El episodio no sólo exacerbó en Irak la animosidad contra firmas privadas de seguridad, a las que se acusa de gatillo fácil en sus funciones de protección de extranjeros, sino que podría profundizar el de por sí fuerte sentimiento antiestadounidense entre la población iraquí.
Además, puso en un embarazoso lugar a la administración Bush al poner a prueba su discurso sobre la instauración de un Estado de Derecho en Irak y la garantizada soberanía del gobierno de Bagdad.
Al margen de las versiones contradictorias sobre cómo sucedieron los hechos, éstos plantean la cuestión del derecho por el que deben regirse esas empresas. Estas últimas dicen no estar sujetas a las leyes iraquíes, mientras que Washington afirma la soberanía del gobierno iraquí e insiste en la necesidad de que los iraquíes tomen a su cargo progresivamente su propia seguridad.
El lunes, la secretaria de Estado norteamericana, Condoleezza Rice, se «excusó personalmente» en una conversación telefónica con el primer ministro Nuri al-Maliki, según el gobierno iraquí.
Por su parte, el vocero del Departamento de Estado, Sean McCormack, dijo que únicamente la investigación en curso podrá determinar las circunstancias del tiroteo.
Los aspectos legales del caso «dependen de las circunstancias», dijo, indicando que las autoridades estadounidenses aún «no están en condiciones» de culpar a Blackwater.
«Hasta tanto no finalice la investigación no podemos atribuir culpabilidades (…).
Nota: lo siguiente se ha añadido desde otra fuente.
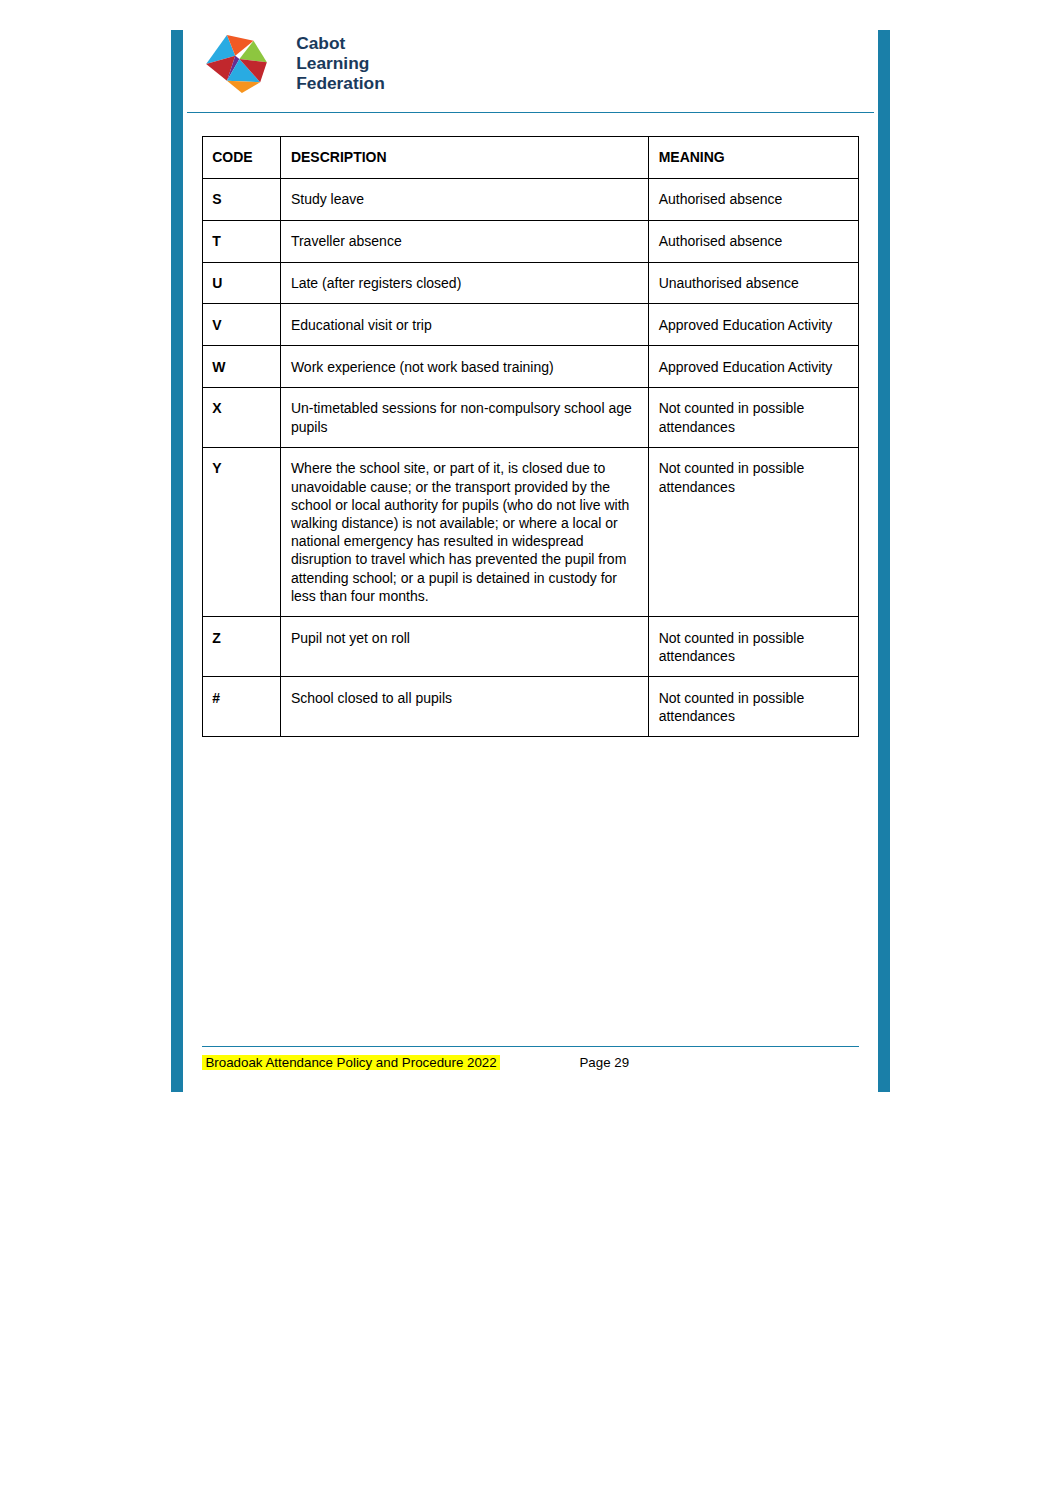Cabot
Learning
Federation
| CODE | DESCRIPTION | MEANING |
| --- | --- | --- |
| S | Study leave | Authorised absence |
| T | Traveller absence | Authorised absence |
| U | Late (after registers closed) | Unauthorised absence |
| V | Educational visit or trip | Approved Education Activity |
| W | Work experience (not work based training) | Approved Education Activity |
| X | Un-timetabled sessions for non-compulsory school age pupils | Not counted in possible attendances |
| Y | Where the school site, or part of it, is closed due to unavoidable cause; or the transport provided by the school or local authority for pupils (who do not live with walking distance) is not available; or where a local or national emergency has resulted in widespread disruption to travel which has prevented the pupil from attending school; or a pupil is detained in custody for less than four months. | Not counted in possible attendances |
| Z | Pupil not yet on roll | Not counted in possible attendances |
| # | School closed to all pupils | Not counted in possible attendances |
Broadoak Attendance Policy and Procedure 2022
Page 29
Hay que establecer los hechos, examinar las leyes y las reglas y ver si hubo infracciones y si se ha violado la ley», estimó McCormack.
«Queremos ser tan abiertos, transparentes y colaboradores como sea posible con los iraquíes», insistió el portavoz, tras asegurar que tanto el personal de seguridad del Departamento de Estado como testigos estadounidenses en Bagdad participan en las pesquisas.
Sin embargo, McCormack señaló que Blackwater sigue operando en Irak, donde tiene un contrato con el Departamento de Estado para garantizar la seguridad de los diplomáticos estadounidenses, al igual que otras dos firmas, Triple Canopy y DynCorp. Esos tres convenios le cuestan a la cartera «decenas de millones de dólares al año», agregó.
A falta de una cifra global, un portavoz militar estadounidense dijo que el Departamento de Defensa tiene 7.300 agentes de seguridad bajo contrato en Irak, sobre un total de 137.000 subcontratados asignados a tareas de todo tipo.